### Activity
Could the entries below be reproduced exactly, with the images removed?

### Dataset entries
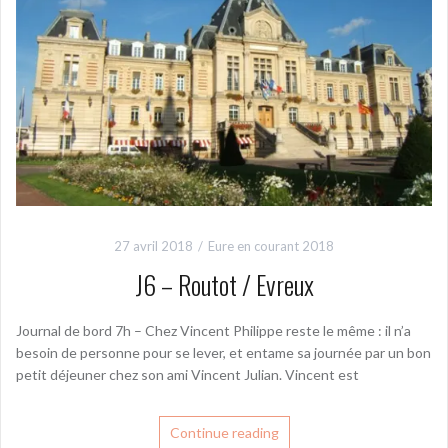
27 avril 2018
Eure en courant 2018
J6 – Routot / Evreux
Journal de bord 7h – Chez Vincent Philippe reste le même : il n’a
besoin de personne pour se lever, et entame sa journée par un bon
petit déjeuner chez son ami Vincent Julian. Vincent est
Continue reading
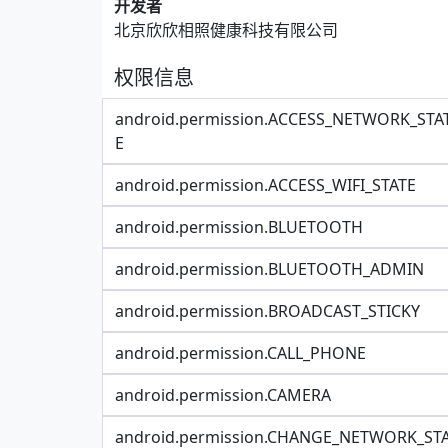
开发者
北京欣欣相照健康科技有限公司
权限信息
android.permission.ACCESS_NETWORK_STA
E
android.permission.ACCESS_WIFI_STATE
android.permission.BLUETOOTH
android.permission.BLUETOOTH_ADMIN
android.permission.BROADCAST_STICKY
android.permission.CALL_PHONE
android.permission.CAMERA
android.permission.CHANGE_NETWORK_ST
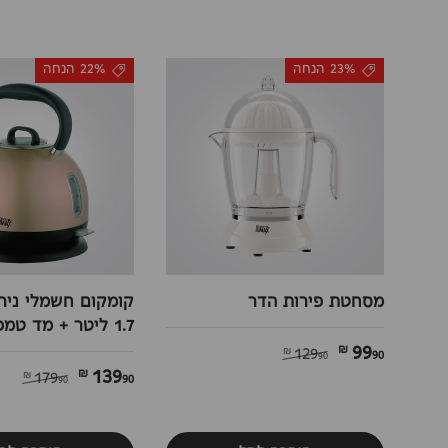
23% הנחה
22% הנחה
מסחטת פירות הדר
קומקום חשמלי ניר
1.7 ליטר + מד טמפרטורה
99
90 ₪
129
90 ₪
139
90 ₪
179
90 ₪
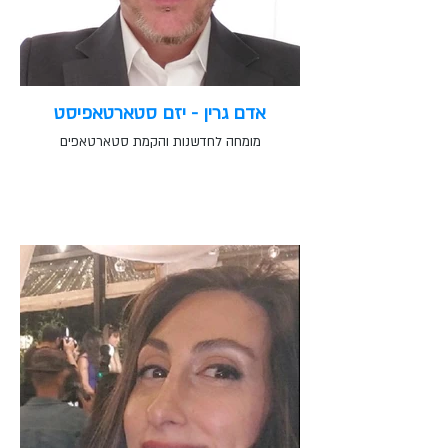
אדם גרין - יזם סטארטאפיסט
מומחה לחדשנות והקמת סטארטאפים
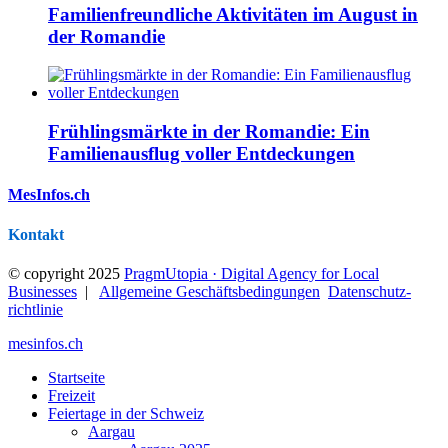
Familienfreundliche Aktivitäten im August in
der Romandie
Frühlingsmärkte in der Romandie: Ein
Familienausflug voller Entdeckungen
MesInfos.ch
Kontakt
© copyright 2025
PragmUtopia · Digital Agency for Local
Businesses
|
Allgemeine Geschäftsbedingungen
Datenschutz­
richtlinie
mesinfos.ch
Startseite
Freizeit
Feiertage in der Schweiz
Aargau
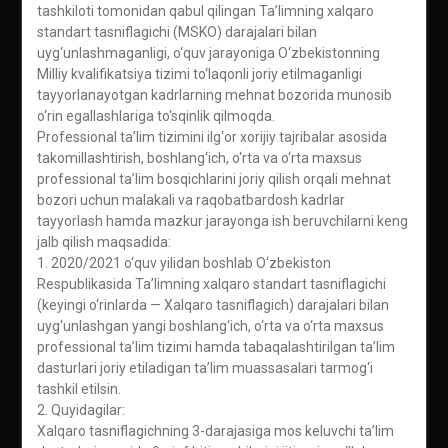
tashkiloti tomonidan qabul qilingan Ta’limning xalqaro
standart tasniflagichi (MSKO) darajalari bilan
uyg‘unlashmaganligi, o‘quv jarayoniga O‘zbekistonning
Milliy kvalifikatsiya tizimi to‘laqonli joriy etilmaganligi
tayyorlanayotgan kadrlarning mehnat bozorida munosib
o‘rin egallashlariga to‘sqinlik qilmoqda.
Professional ta’lim tizimini ilg‘or xorijiy tajribalar asosida
takomillashtirish, boshlang‘ich, o‘rta va o‘rta maxsus
professional ta’lim bosqichlarini joriy qilish orqali mehnat
bozori uchun malakali va raqobatbardosh kadrlar
tayyorlash hamda mazkur jarayonga ish beruvchilarni keng
jalb qilish maqsadida:
1. 2020/2021 o‘quv yilidan boshlab O‘zbekiston
Respublikasida Ta’limning xalqaro standart tasniflagichi
(keyingi o‘rinlarda — Xalqaro tasniflagich) darajalari bilan
uyg‘unlashgan yangi boshlang‘ich, o‘rta va o‘rta maxsus
professional ta’lim tizimi hamda tabaqalashtirilgan ta’lim
dasturlari joriy etiladigan ta’lim muassasalari tarmog‘i
tashkil etilsin.
2. Quyidagilar:
Xalqaro tasniflagichning 3-darajasiga mos keluvchi ta’lim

### Answer section
27 avril 2018
Eure en courant 2018
J6 – Routot / Evreux
Journal de bord 7h – Chez Vincent Philippe reste le même : il n’a
besoin de personne pour se lever, et entame sa journée par un bon
petit déjeuner chez son ami Vincent Julian. Vincent est
Continue reading
开发者
北京欣欣相照健康科技有限公司
权限信息
android.permission.ACCESS_NETWORK_STA
E
android.permission.ACCESS_WIFI_STATE
android.permission.BLUETOOTH
android.permission.BLUETOOTH_ADMIN
android.permission.BROADCAST_STICKY
android.permission.CALL_PHONE
android.permission.CAMERA
android.permission.CHANGE_NETWORK_ST
23% הנחה
22% הנחה
מסחטת פירות הדר
קומקום חשמלי ניר
1.7 ליטר + מד טמפרטורה
99
90 ₪
129
90 ₪
139
90 ₪
179
90 ₪
אדם גרין - יזם סטארטאפיסט
מומחה לחדשנות והקמת סטארטאפים
Familienfreundliche Aktivitäten im August in
der Romandie
Frühlingsmärkte in der Romandie: Ein
Familienausflug voller Entdeckungen
MesInfos.ch
Kontakt
© copyright 2025
PragmUtopia · Digital Agency for Local
Businesses
|
Allgemeine Geschäftsbedingungen
Datenschutz­
richtlinie
mesinfos.ch
Startseite
Freizeit
Feiertage in der Schweiz
Aargau
tashkiloti tomonidan qabul qilingan Ta’limning xalqaro
standart tasniflagichi (MSKO) darajalari bilan
uyg‘unlashmaganligi, o‘quv jarayoniga O‘zbekistonning
Milliy kvalifikatsiya tizimi to‘laqonli joriy etilmaganligi
tayyorlanayotgan kadrlarning mehnat bozorida munosib
o‘rin egallashlariga to‘sqinlik qilmoqda.
Professional ta’lim tizimini ilg‘or xorijiy tajribalar asosida
takomillashtirish, boshlang‘ich, o‘rta va o‘rta maxsus
professional ta’lim bosqichlarini joriy qilish orqali mehnat
bozori uchun malakali va raqobatbardosh kadrlar
tayyorlash hamda mazkur jarayonga ish beruvchilarni keng
jalb qilish maqsadida:
1. 2020/2021 o‘quv yilidan boshlab O‘zbekiston
Respublikasida Ta’limning xalqaro standart tasniflagichi
(keyingi o‘rinlarda — Xalqaro tasniflagich) darajalari bilan
uyg‘unlashgan yangi boshlang‘ich, o‘rta va o‘rta maxsus
professional ta’lim tizimi hamda tabaqalashtirilgan ta’lim
dasturlari joriy etiladigan ta’lim muassasalari tarmog‘i
tashkil etilsin.
2. Quyidagilar:
Xalqaro tasniflagichning 3-darajasiga mos keluvchi ta’lim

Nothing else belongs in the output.